Working data:
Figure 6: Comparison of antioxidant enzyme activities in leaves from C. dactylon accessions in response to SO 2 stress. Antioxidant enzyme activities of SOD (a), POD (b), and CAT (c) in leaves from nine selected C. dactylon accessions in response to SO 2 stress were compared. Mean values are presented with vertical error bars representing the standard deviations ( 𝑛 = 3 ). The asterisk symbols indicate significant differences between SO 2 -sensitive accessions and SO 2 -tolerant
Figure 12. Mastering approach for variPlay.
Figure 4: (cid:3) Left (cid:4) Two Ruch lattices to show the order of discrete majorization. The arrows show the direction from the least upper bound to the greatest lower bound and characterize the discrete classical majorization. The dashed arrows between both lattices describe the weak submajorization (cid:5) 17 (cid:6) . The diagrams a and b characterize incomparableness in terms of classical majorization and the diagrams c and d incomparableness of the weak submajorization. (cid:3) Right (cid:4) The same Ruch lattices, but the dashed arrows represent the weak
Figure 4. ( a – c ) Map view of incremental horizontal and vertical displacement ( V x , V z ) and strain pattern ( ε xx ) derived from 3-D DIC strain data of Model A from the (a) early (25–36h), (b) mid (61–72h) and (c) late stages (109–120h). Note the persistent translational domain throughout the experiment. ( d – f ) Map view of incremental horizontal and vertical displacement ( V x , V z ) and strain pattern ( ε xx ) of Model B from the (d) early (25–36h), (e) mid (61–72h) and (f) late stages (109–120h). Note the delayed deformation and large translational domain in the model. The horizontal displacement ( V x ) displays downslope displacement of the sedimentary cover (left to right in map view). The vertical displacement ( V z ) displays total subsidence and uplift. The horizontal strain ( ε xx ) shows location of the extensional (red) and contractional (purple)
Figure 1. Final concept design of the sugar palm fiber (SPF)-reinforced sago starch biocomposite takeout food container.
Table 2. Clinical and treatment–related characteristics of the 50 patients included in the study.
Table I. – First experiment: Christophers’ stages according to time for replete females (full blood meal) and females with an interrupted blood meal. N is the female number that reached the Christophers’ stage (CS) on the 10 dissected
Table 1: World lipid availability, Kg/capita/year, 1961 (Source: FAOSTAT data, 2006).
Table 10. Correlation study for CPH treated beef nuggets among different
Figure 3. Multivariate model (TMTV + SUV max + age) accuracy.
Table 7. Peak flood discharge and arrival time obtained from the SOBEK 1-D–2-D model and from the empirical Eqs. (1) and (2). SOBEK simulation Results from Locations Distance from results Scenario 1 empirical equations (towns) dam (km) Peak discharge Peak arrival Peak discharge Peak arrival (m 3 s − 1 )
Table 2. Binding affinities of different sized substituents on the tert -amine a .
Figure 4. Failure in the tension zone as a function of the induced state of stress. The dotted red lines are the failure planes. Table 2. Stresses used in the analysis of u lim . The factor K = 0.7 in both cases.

Your assignment: Your answer should be the records above, set down exactly.

Response below:
Figure 6: Comparison of antioxidant enzyme activities in leaves from C. dactylon accessions in response to SO 2 stress. Antioxidant enzyme activities of SOD (a), POD (b), and CAT (c) in leaves from nine selected C. dactylon accessions in response to SO 2 stress were compared. Mean values are presented with vertical error bars representing the standard deviations ( 𝑛 = 3 ). The asterisk symbols indicate significant differences between SO 2 -sensitive accessions and SO 2 -tolerant
Figure 12. Mastering approach for variPlay.
Figure 4: (cid:3) Left (cid:4) Two Ruch lattices to show the order of discrete majorization. The arrows show the direction from the least upper bound to the greatest lower bound and characterize the discrete classical majorization. The dashed arrows between both lattices describe the weak submajorization (cid:5) 17 (cid:6) . The diagrams a and b characterize incomparableness in terms of classical majorization and the diagrams c and d incomparableness of the weak submajorization. (cid:3) Right (cid:4) The same Ruch lattices, but the dashed arrows represent the weak
Figure 4. ( a – c ) Map view of incremental horizontal and vertical displacement ( V x , V z ) and strain pattern ( ε xx ) derived from 3-D DIC strain data of Model A from the (a) early (25–36h), (b) mid (61–72h) and (c) late stages (109–120h). Note the persistent translational domain throughout the experiment. ( d – f ) Map view of incremental horizontal and vertical displacement ( V x , V z ) and strain pattern ( ε xx ) of Model B from the (d) early (25–36h), (e) mid (61–72h) and (f) late stages (109–120h). Note the delayed deformation and large translational domain in the model. The horizontal displacement ( V x ) displays downslope displacement of the sedimentary cover (left to right in map view). The vertical displacement ( V z ) displays total subsidence and uplift. The horizontal strain ( ε xx ) shows location of the extensional (red) and contractional (purple)
Figure 1. Final concept design of the sugar palm fiber (SPF)-reinforced sago starch biocomposite takeout food container.
Table 2. Clinical and treatment–related characteristics of the 50 patients included in the study.
Table I. – First experiment: Christophers’ stages according to time for replete females (full blood meal) and females with an interrupted blood meal. N is the female number that reached the Christophers’ stage (CS) on the 10 dissected
Table 1: World lipid availability, Kg/capita/year, 1961 (Source: FAOSTAT data, 2006).
Table 10. Correlation study for CPH treated beef nuggets among different
Figure 3. Multivariate model (TMTV + SUV max + age) accuracy.
Table 7. Peak flood discharge and arrival time obtained from the SOBEK 1-D–2-D model and from the empirical Eqs. (1) and (2). SOBEK simulation Results from Locations Distance from results Scenario 1 empirical equations (towns) dam (km) Peak discharge Peak arrival Peak discharge Peak arrival (m 3 s − 1 )
Table 2. Binding affinities of different sized substituents on the tert -amine a .
Figure 4. Failure in the tension zone as a function of the induced state of stress. The dotted red lines are the failure planes. Table 2. Stresses used in the analysis of u lim . The factor K = 0.7 in both cases.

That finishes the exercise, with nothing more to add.